Par une décision d’admission partielle du pourvoi du 5 juin 2024, le Conseil d’Etat n’a retenu qu’un seul des moyens du pourvoi, tiré de ce que l’arrêt attaqué privait le demandeur de son droit au paiement des prestations réalisées en raison de la décision de résiliation à ses torts exclusifs.
Une première question sous-jacente portait sur le bien-fondé de la décision de résiliation. Le contrat ne prévoyait pas, en effet, que le maître d’ouvrage puisse y recourir en cas de défaillance s’agissant de la transmission d’un calendrier prévisionnel. Le Conseil d’Etat a jugé sur ce point qu’en l’absence de clauses contractuelles la prévoyant, la résiliation d’un marché aux torts exclusifs de son titulaire pouvait cependant être prononcée par le maître d’ouvrage en cas de manquement grave 1)CE 26 février 2014 société Environnement services, req. n° 365151. Par cette décision d’admission partielle, le Conseil d’Etat a donc écarté ce moyen.
Une deuxième question portait sur le droit contractuel du titulaire au paiement des prestations déjà réalisées malgré la résiliation du marché à ses torts exclusifs. La cour avait considéré qu’en raison de la résiliation du fait de sa défaillance, ces prestations avaient perdu toute utilité, de sorte que leur montant n’était plus exigible. Les acomptes versés devaient donc être restitués.
Or, le Conseil d’Etat a estimé que la résiliation aux torts exclusifs du titulaire ne faisait pas perdre son droit contractuel au paiement des prestations effectuées. Si le maître d’ouvrage estime que les prestations réalisées se sont révélées par sa faute, il lui appartient alors d’engager sa responsabilité contractuelle en établissant un lien de causalité entre sa faute et l’inutilité des prestations réalisées.

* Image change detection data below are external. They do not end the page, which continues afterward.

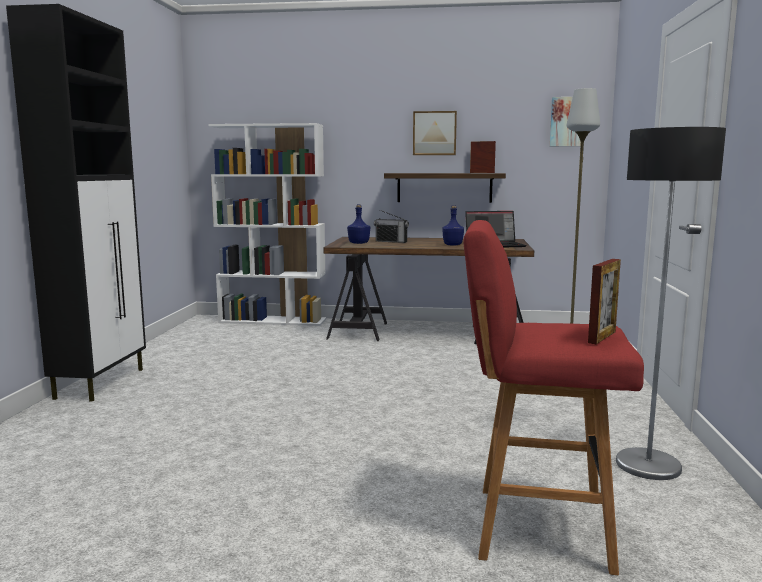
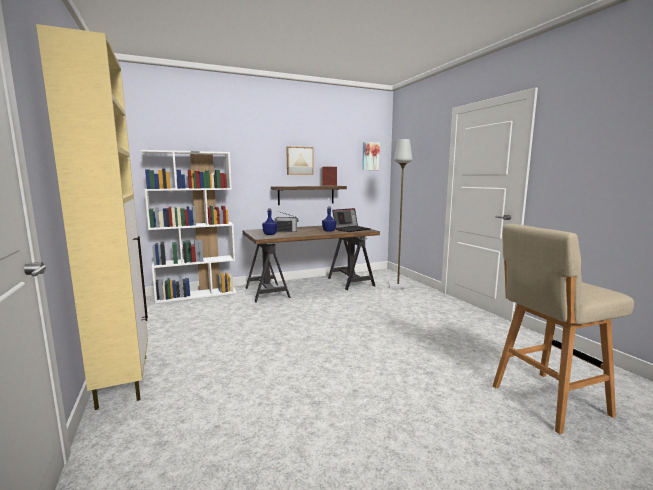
camera: 30 degrees left, 0 degrees up
(101, 383) = (124, 379): black cabinet -> beige cabinet
(535, 527) = (546, 401): red stool -> beige stool
(602, 337) = (593, 287): picture frame -> none
(648, 465) = (527, 346): floor lamp -> none

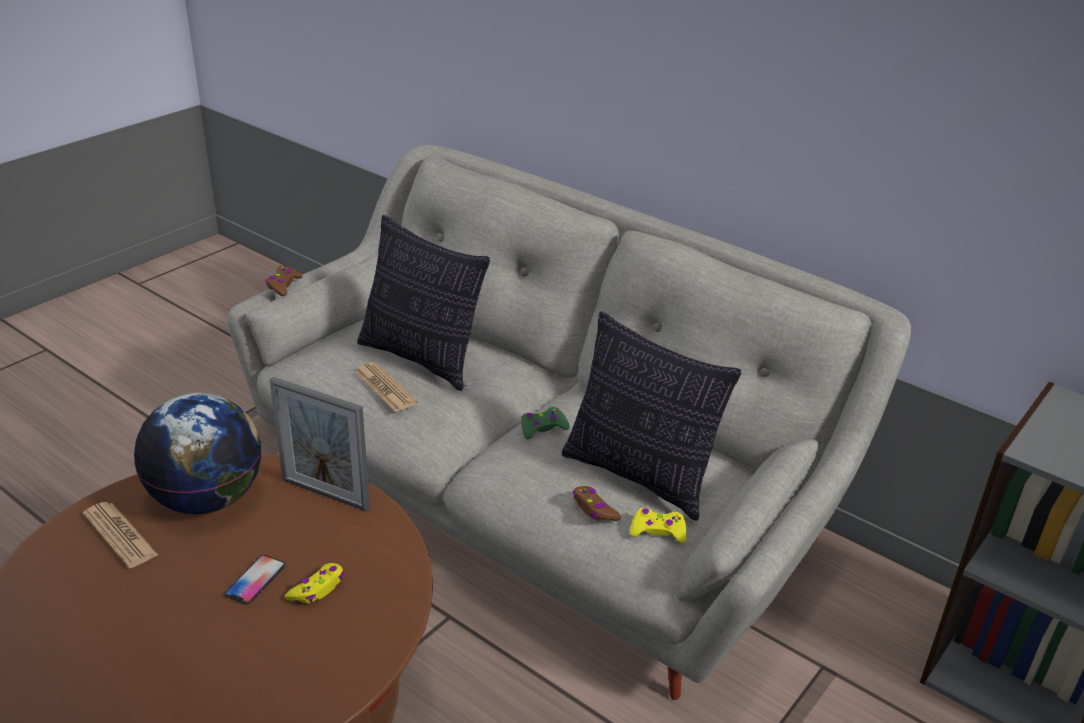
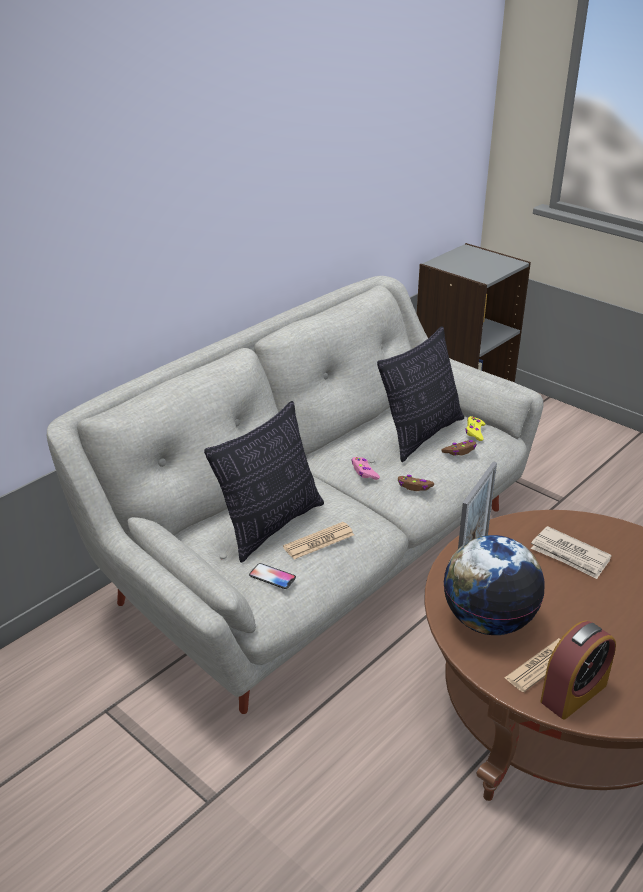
camera: 85 degrees left, 0 degrees up
(66, 556) = (573, 693): none -> alarm clock
(255, 580) = (570, 584): phone -> phone (272, 577)
(283, 285) = (185, 581): brown game controller -> brown game controller (414, 486)
(318, 589) = (570, 555): yellow game controller -> newspaper
(543, 428) = (364, 472): green game controller -> pink game controller

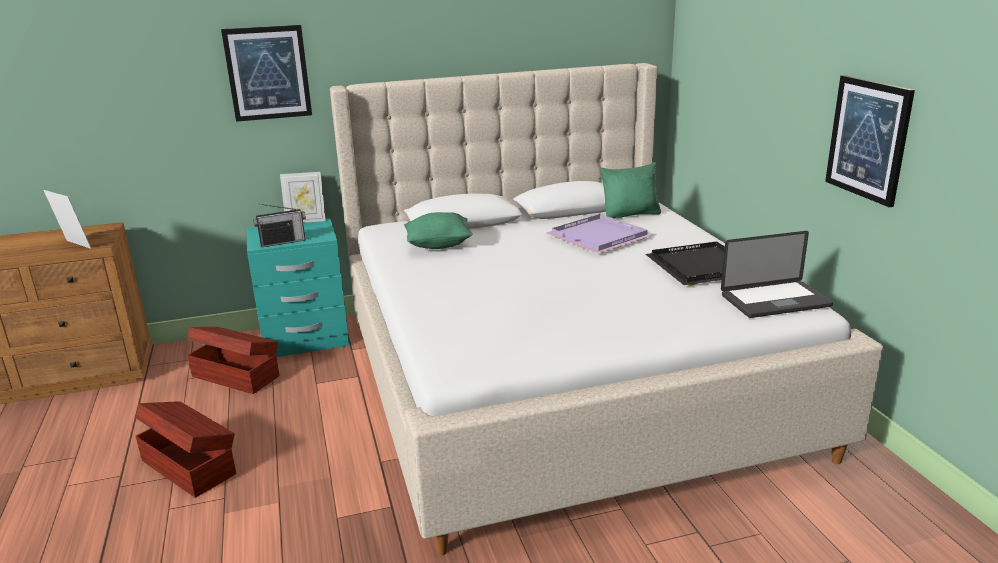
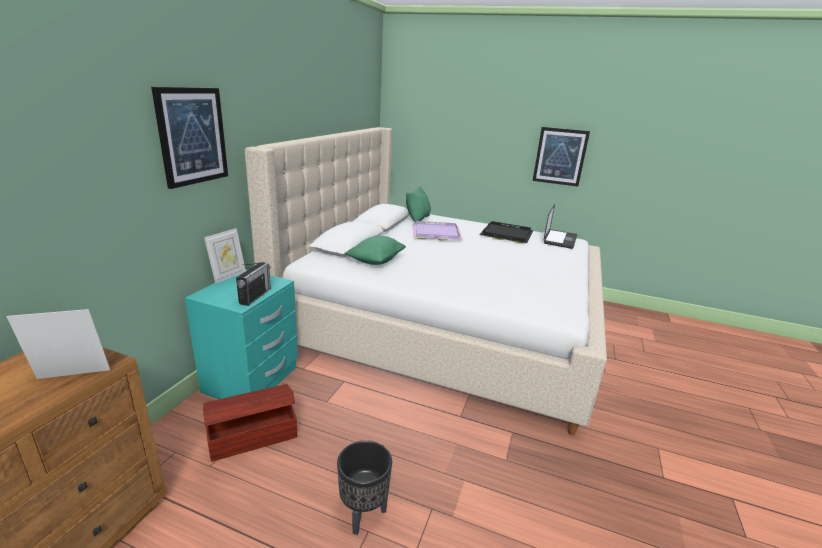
camera: 55 degrees left, 0 degrees up
(189, 466) = (363, 514): brown storage box -> black planter

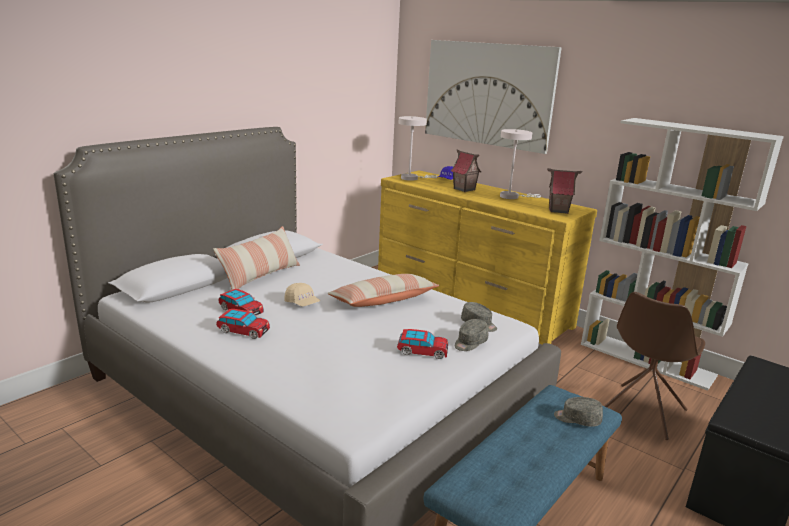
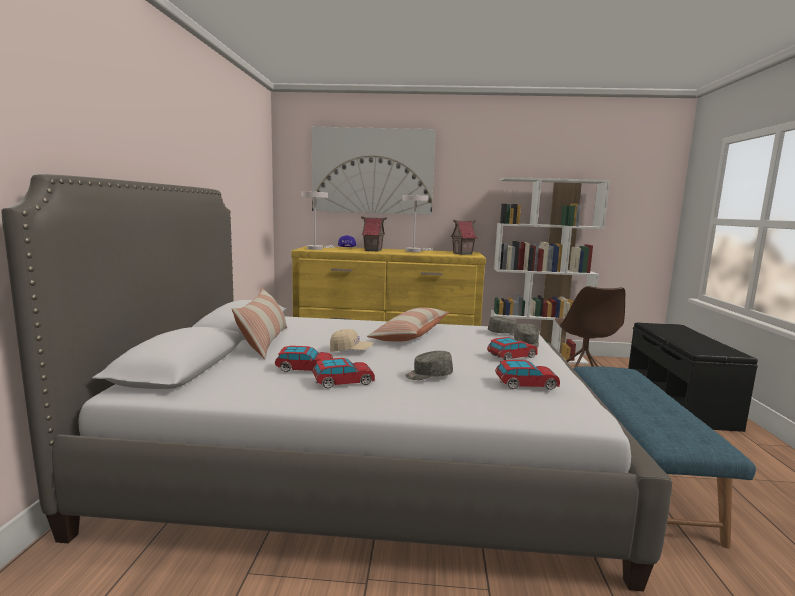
camera: 35 degrees left, 10 degrees down
(361, 381) = (526, 384): none -> toy car
(577, 419) = (633, 378): grey cap -> grey cap (428, 375)

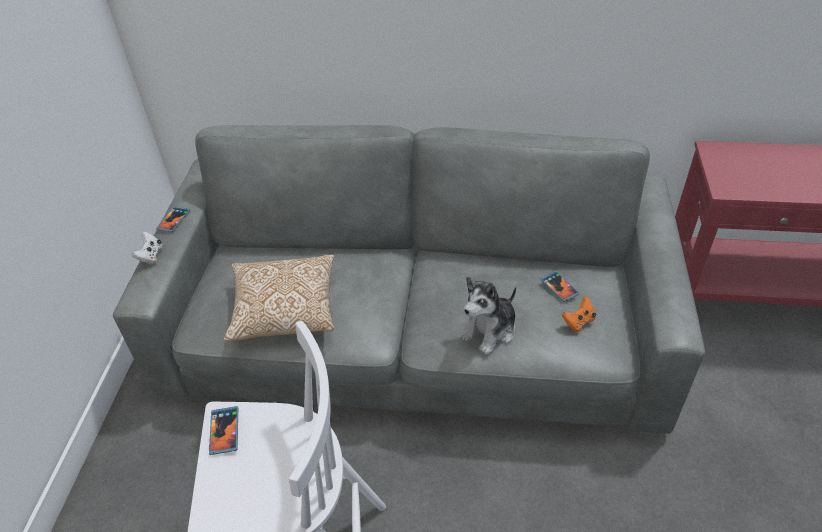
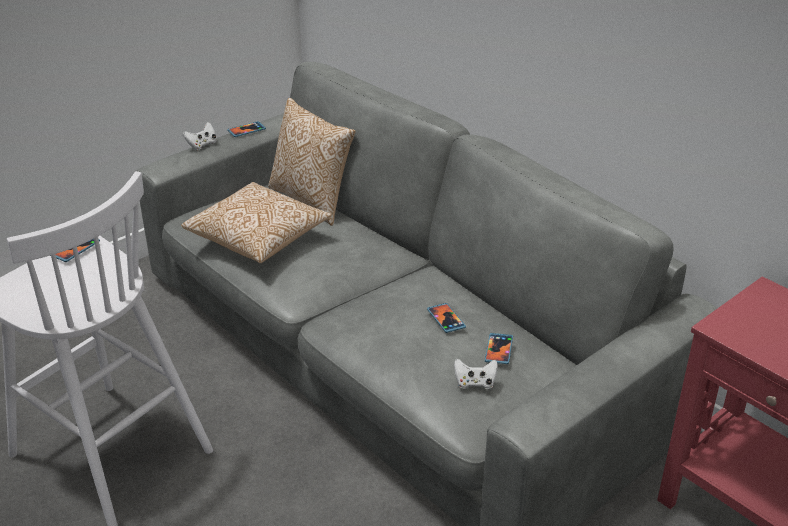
camera: 40 degrees right, 10 degrees down
(275, 250) = (312, 200): none -> pillow
(490, 330) = (389, 342): plush toy -> none
(501, 287) = (446, 319): none -> phone
(578, 322) = (475, 383): orange game controller -> white game controller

Dans ses conclusions, le rapporteur public Nicolas Labrune estime qu’« il semble en effet impossible de juger, comme la cour l’a fait, que le droit au paiement des prestations exécutées avant la résiliation du marché, qui découle de l’application du contrat, est subordonné à l’utilité desdites prestations ». La notion de prestations utiles doit être, d’après lui, réservée aux restitutions résultant d’un contrat annulé 2)CE sect. 10 février 2008 société JC Decaux, req. n° 244950 afin d’éviter tout enrichissement sans cause de la personne publique.
En l’occurrence, le maître d’ouvrage peut solliciter la réparation du préjudice directement causé par la défaillance du cocontractant, consistant par exemple à la prise en charge des dépenses rendues nécessaires par la défaillance. En l’espèce, il s’agit par exemple des dépenses versées par la commune à un assistant à maîtrise d’ouvrage pour l’accompagner dans la direction du marché de conception réalisation.